Article 3 : L’expert disposera des pouvoirs d’investigation les plus étendus. Il pourra entendre tous sachants, s’entourer de tous documents et renseignements, faire toutes constatations ou vérifications propres à faciliter l’accomplissement de sa mission et à éclairer le tribunal administratif.
Il pourra obtenir de toute partie et de tout tiers à l’instance, sans délai, la consultation ou la communication de tous documents qu’il estimera nécessaires à l’accomplissement de sa mission.
En cas de carence des parties, il en informera la présidente du tribunal qui, après avoir provoqué les observations écrites de la partie récalcitrante, pourra ordonner la production des documents, s’il y a lieu sous astreinte, autoriser l’expert à passer outre ou l’autoriser à déposer son rapport en l’état, le tribunal tirant les conséquences du défaut de communication des documents à l’expert.
Article 4 : Préalablement à toute opération, l’expert prêtera serment dans les formes prévues à l’article R. 621-3 du code de justice administrative.
Article 5 : L’expert accomplira sa mission dans les conditions prévues aux articles R. 621-2 à R. 621-14 du code de justice administrative. Il ne pourra recourir à un sapiteur sans l’autorisation préalable de la présidente du tribunal administratif.
Article 6 : L’expert avertira les parties des jours et heures auxquels il sera procédé à l’expertise conformément aux dispositions de l’article R. 621-7 du code de justice administrative.
Article 7 : Si les parties parviennent à un accord privant la mission d’expertise de son objet, le rapport de l’expert se bornera, après avoir indiqué les diligences qu’il a effectuées, à rendre compte de cet accord, en joignant tout document utile attestant de sa réalité et en précisant s’il a réglé le montant et l’attribution de la charge des frais d’expertise. Faute pour les parties d’avoir entièrement réglé la question de la charge des frais d’expertise, il sera procédé à la taxation de ces frais dans les conditions prévues par l’article R. 621-11 et à l’attribution de leur charge par application de l’article R. 621-13.

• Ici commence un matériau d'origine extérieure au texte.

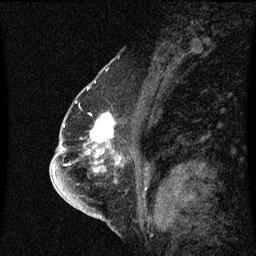
Breast MRI (dynamic contrast-enhanced), one sagittal slice. Dynamic contrast-enhanced series, image 2 of 3 at this slice position (ordered by acquisition). 1.5 T. TE 4.2 ms, TR 8.4 ms. 256 × 256 image matrix, field of view 200 × 200 mm. Patient: female, 57 years. From the clinical record (not read from this slice): setting: breast cancer imaged before/during neoadjuvant chemotherapy; receptor status: HR-positive, HER2-negative.
Outlined on this slice (semi-automatic segmentation, software-assisted and operator-edited):
- analysis volume of interest (the breast-tissue region the enhancement analysis was run in; not a lesion): bounding box <82,114,128,145> (left, top, right, bottom; pixels)
- tumour enhancement mask (voxels above the 70 % enhancement threshold inside the analysis volume of interest): <92,114,115,143>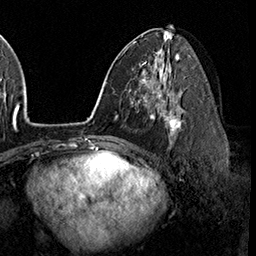
Breast MRI (dynamic contrast-enhanced), one axial slice. Slice 90 of 160 in the series (ordered by position). Cropped to one breast. Dynamic contrast-enhanced series, time point 2 of 8 at this slice position (early post-contrast). 3 T. TE 2.3 ms, TR 4.4 ms. 1 mm slice thickness. 256 × 256 image matrix, field of view 240 × 240 mm. Female patient.
Annotated regions visible in this slice (semi-automatic segmentation, software-assisted and operator-edited):
- enhancing-tissue mask used for the functional tumour volume (all voxels passing the contrast-enhancement thresholds inside the analysis volume; usually the tumour): bounding box [x1, y1, x2, y2] px = [158, 100, 182, 142]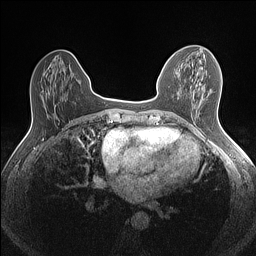
Breast MRI (dynamic contrast-enhanced), one axial slice. Slice 57 of 160 in the series (ordered by position). Dynamic contrast-enhanced series, time point 2 of 7 at this slice position (early post-contrast). 1.5 T. TE 1.4 ms, TR 5 ms. 256 × 256 image matrix, field of view 300 × 300 mm. Female patient.
Annotated regions visible in this slice (semi-automatic segmentation, software-assisted and operator-edited):
- enhancing-tissue mask used for the functional tumour volume (all voxels passing the contrast-enhancement thresholds inside the analysis volume; usually the tumour): box from (x=170, y=55) to (x=201, y=74) px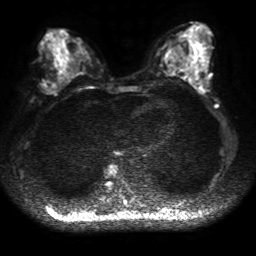
Breast MRI, one axial slice. Position 22 of 50 along the scan axis. Diffusion-weighted series; image 2 of 4 stored at this slice position (different b-values; order by instance number). 1.5 T. 4 mm slice thickness. 256 × 256 image matrix, field of view 320 × 320 mm. Female patient.
Structures marked on this image (outlined manually by an expert reader):
- tumour on diffusion-weighted imaging: bounding box (x1, y1, x2, y2) in pixels: (41, 81, 57, 94)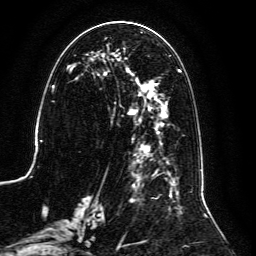
Breast MRI, one axial slice. Position 53 of 134 along the scan axis. Cropped to one breast. Dynamic contrast-enhanced series, time point 2 of 6 at this slice position (early post-contrast). 3 T. TE 4.6 ms, TR 8.8 ms. 1.2 mm slice thickness. 256 × 256 image matrix, field of view 200 × 200 mm. Female patient.
Annotated regions visible in this slice (semi-automatically segmented with operator editing):
- enhancing-tissue mask used for the functional tumour volume (all voxels passing the contrast-enhancement thresholds inside the analysis volume; usually the tumour): bounding box <59,32,206,239> (left, top, right, bottom; pixels)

Article 8 : L’expert adressera aux parties un pré-rapport permettant la production de tout dire avant de déposer son rapport définitif au greffe du tribunal.
Il déposera son rapport au greffe en deux exemplaires, dont un sous format numérique via l’application Transfertpro : https://send.transfertpro.com/ en sélectionnant comme destinataire le mail : expertises.ta-dijon@juradm.fr et l’autre sous format papier, dans un délai de six mois à compter de la notification de la présente ordonnance.
Des copies seront notifiées par l’expert aux parties intéressées. Avec leur accord, cette notification pourra s’opérer sous forme électronique. L’expert justifiera auprès du tribunal de la date de réception de son rapport par les parties.
Article 9 : Les frais et honoraires de l’expertise seront mis à la charge de la ou des parties désignées dans l’ordonnance par laquelle le président du tribunal liquidera et taxera ces frais et honoraires.
Article 10 : Le surplus des conclusions de parties est rejeté.
Article 11 : La présente ordonnance sera notifiée à la SA SNCF Réseau, à la SA APRR et à M. A... B..., expert.
Fait à Dijon le 6 janvier 2026.
Le juge des référés,
L. Boissy
La République mande et ordonne au préfet de Saône-et-Loire, en ce qui le concerne, ou à tous commissaires de justice à ce requis, en ce qui concerne les voies de droit commun contre les parties privées, de pourvoir à l’exécution de la présente décision.